§ **What is required**
Copy out the Licorice Pizza review below word for word, in full.

§ **Selected text**
◇ ◇ ◇ ◇ ◇

Forewarning: after the jump, I will be diving into almost every significant start-to-finish plot point in this film.
One way you know a movie is very special is if you can’t stop thinking about it weeks after you’ve seen it. And no 2021 release gave me that feeling as much as Paul Thomas Anderson’s Licorice Pizza.

I went in inclined to like it. Anderson is one of a select few directors whose name on a project guarantees it’s a must-see for me. (Others on this list are Greta Gerwig, Steven Spielberg most of the time, and Quentin Tarantino.)
But during my watch, I kept going “WHAT?” time after time, not the incredulous “whats” I get when watching a nonsensical mess like The Rise of Skywalker but the “whats” of overwhelmed surprise as character beats and details kept emerging out of Anderson’s richly atmospheric recreation of the San Fernando Valley in 1973. Despite its brightness and humor, it’s not the easiest movie to get into. There isn’t a plot as much as there is a series of frequently outrageous situations which our characters get into and out of, pausing only for a brief rest, if that, before the next one. And the dialogue is less a means to advance the action and more a succession of screwball banter between the two leads, posturing, obscenity, and incredulous reaction.

◇ ◇ ◇ ◇ ◇

Stored data:
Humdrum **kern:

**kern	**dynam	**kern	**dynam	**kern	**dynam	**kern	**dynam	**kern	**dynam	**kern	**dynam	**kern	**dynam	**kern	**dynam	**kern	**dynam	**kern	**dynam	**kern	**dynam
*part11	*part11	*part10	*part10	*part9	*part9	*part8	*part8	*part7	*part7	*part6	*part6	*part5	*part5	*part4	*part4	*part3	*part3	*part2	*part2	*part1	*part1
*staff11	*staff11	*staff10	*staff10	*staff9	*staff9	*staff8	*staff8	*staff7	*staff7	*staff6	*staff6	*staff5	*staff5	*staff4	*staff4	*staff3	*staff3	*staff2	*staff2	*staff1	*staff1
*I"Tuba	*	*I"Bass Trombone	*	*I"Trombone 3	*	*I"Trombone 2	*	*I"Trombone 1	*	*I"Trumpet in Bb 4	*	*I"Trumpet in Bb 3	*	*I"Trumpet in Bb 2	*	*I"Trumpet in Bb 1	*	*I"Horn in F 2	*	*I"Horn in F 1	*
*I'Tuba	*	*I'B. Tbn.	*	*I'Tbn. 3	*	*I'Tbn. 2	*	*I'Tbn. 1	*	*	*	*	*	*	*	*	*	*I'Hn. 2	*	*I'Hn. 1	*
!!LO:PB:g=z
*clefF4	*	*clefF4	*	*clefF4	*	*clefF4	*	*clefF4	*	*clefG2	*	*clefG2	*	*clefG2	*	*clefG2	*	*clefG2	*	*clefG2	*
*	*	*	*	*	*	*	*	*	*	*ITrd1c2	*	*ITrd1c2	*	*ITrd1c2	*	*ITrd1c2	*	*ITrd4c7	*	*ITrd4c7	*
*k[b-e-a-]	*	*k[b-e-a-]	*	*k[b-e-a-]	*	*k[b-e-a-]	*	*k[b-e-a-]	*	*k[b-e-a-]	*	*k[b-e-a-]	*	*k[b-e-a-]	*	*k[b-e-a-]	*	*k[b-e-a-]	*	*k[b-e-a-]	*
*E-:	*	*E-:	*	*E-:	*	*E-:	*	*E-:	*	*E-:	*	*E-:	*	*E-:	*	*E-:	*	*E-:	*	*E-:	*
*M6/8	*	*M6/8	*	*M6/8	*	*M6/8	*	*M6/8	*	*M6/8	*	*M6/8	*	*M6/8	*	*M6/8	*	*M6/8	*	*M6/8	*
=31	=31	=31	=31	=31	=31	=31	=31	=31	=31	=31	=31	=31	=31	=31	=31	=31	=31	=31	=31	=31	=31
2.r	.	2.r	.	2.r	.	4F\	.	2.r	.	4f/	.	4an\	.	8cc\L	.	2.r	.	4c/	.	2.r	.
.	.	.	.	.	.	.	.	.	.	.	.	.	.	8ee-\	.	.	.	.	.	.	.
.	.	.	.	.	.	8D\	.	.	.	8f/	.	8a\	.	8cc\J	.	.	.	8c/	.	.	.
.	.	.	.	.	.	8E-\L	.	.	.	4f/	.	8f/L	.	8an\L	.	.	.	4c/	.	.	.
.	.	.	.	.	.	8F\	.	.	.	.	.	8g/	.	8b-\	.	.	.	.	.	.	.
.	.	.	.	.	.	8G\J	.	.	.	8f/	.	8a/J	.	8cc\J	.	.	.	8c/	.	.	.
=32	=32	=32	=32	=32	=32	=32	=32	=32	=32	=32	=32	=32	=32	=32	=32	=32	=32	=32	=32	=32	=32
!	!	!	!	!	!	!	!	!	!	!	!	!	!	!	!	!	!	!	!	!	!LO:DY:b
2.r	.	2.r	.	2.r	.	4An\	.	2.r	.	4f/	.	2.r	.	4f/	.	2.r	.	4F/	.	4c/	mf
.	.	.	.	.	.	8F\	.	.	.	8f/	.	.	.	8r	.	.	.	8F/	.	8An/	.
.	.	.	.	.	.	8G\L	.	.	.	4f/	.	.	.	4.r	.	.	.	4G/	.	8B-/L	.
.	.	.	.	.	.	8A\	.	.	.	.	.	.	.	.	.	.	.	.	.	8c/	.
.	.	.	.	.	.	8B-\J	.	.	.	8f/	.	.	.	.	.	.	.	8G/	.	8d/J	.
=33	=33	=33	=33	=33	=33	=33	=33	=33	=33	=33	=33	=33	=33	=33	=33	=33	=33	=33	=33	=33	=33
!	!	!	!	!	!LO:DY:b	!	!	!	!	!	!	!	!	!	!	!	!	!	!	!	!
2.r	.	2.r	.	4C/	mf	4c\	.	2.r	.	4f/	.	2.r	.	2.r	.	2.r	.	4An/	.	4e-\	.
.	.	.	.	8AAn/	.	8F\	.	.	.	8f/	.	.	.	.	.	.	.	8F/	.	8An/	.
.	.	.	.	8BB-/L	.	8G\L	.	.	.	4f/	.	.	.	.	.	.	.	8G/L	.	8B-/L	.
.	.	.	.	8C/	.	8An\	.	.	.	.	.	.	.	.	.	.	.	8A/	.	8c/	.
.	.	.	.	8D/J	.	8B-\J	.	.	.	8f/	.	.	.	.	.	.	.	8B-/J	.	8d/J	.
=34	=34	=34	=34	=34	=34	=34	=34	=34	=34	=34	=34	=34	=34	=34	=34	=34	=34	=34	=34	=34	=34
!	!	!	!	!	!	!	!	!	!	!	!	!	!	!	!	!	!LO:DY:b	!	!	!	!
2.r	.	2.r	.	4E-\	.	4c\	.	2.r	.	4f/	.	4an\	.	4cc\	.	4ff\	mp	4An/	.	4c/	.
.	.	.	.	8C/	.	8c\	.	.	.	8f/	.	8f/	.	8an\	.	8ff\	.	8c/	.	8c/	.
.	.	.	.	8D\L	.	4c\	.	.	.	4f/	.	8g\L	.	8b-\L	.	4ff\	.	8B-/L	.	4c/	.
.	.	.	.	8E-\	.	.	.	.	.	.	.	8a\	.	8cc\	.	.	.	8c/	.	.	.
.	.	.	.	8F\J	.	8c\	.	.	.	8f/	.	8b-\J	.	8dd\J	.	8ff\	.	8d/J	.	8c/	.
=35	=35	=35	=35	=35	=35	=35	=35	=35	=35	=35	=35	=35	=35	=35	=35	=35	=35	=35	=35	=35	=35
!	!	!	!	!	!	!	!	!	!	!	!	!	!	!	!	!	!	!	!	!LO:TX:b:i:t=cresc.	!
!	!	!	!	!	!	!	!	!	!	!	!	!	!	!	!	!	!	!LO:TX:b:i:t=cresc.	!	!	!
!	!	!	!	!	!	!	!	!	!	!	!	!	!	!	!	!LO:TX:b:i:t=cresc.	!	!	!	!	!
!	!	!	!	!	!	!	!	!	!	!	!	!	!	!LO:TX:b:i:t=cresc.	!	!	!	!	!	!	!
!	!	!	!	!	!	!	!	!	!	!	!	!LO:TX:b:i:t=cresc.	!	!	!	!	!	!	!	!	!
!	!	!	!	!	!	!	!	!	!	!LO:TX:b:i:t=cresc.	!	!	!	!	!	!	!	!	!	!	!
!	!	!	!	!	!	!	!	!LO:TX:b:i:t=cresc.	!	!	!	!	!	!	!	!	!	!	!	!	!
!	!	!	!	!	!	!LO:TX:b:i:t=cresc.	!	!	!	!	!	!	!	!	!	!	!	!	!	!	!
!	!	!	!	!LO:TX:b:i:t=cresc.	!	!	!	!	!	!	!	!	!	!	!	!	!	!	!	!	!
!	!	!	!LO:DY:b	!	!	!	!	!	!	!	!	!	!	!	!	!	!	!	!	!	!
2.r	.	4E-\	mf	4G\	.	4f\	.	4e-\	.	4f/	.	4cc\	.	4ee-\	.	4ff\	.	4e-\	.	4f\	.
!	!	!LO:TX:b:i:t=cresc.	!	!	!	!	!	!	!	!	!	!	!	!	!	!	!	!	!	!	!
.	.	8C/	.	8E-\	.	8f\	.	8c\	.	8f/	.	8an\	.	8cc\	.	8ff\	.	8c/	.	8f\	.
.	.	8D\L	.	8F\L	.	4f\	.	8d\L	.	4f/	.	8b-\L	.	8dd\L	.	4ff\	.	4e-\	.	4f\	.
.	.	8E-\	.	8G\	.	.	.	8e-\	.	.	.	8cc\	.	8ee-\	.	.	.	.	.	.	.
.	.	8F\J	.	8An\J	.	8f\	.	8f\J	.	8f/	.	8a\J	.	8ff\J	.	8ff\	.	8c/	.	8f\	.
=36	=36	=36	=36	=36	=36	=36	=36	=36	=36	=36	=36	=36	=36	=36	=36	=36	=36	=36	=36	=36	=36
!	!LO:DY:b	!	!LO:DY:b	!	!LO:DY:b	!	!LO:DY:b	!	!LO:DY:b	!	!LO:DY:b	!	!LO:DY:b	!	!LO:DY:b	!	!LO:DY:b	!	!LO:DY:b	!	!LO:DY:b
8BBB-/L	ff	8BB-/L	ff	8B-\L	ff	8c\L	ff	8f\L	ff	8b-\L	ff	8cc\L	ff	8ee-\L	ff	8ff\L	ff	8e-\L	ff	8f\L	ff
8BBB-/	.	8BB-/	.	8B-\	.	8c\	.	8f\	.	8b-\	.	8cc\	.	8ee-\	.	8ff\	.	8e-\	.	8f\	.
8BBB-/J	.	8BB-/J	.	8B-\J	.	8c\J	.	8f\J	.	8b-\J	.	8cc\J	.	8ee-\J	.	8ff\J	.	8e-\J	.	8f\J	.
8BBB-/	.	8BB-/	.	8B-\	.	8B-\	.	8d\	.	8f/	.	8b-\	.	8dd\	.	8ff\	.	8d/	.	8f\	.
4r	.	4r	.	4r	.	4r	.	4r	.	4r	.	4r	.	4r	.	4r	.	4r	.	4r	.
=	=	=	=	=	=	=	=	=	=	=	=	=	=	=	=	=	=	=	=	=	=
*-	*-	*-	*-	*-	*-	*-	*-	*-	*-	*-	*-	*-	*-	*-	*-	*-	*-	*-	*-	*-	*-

◇ ◇ ◇ ◇ ◇

§ **Solution for this problem**
Forewarning: after the jump, I will be diving into almost every significant start-to-finish plot point in this film.
One way you know a movie is very special is if you can’t stop thinking about it weeks after you’ve seen it. And no 2021 release gave me that feeling as much as Paul Thomas Anderson’s Licorice Pizza.

I went in inclined to like it. Anderson is one of a select few directors whose name on a project guarantees it’s a must-see for me. (Others on this list are Greta Gerwig, Steven Spielberg most of the time, and Quentin Tarantino.)
But during my watch, I kept going “WHAT?” time after time, not the incredulous “whats” I get when watching a nonsensical mess like The Rise of Skywalker but the “whats” of overwhelmed surprise as character beats and details kept emerging out of Anderson’s richly atmospheric recreation of the San Fernando Valley in 1973. Despite its brightness and humor, it’s not the easiest movie to get into. There isn’t a plot as much as there is a series of frequently outrageous situations which our characters get into and out of, pausing only for a brief rest, if that, before the next one. And the dialogue is less a means to advance the action and more a succession of screwball banter between the two leads, posturing, obscenity, and incredulous reaction.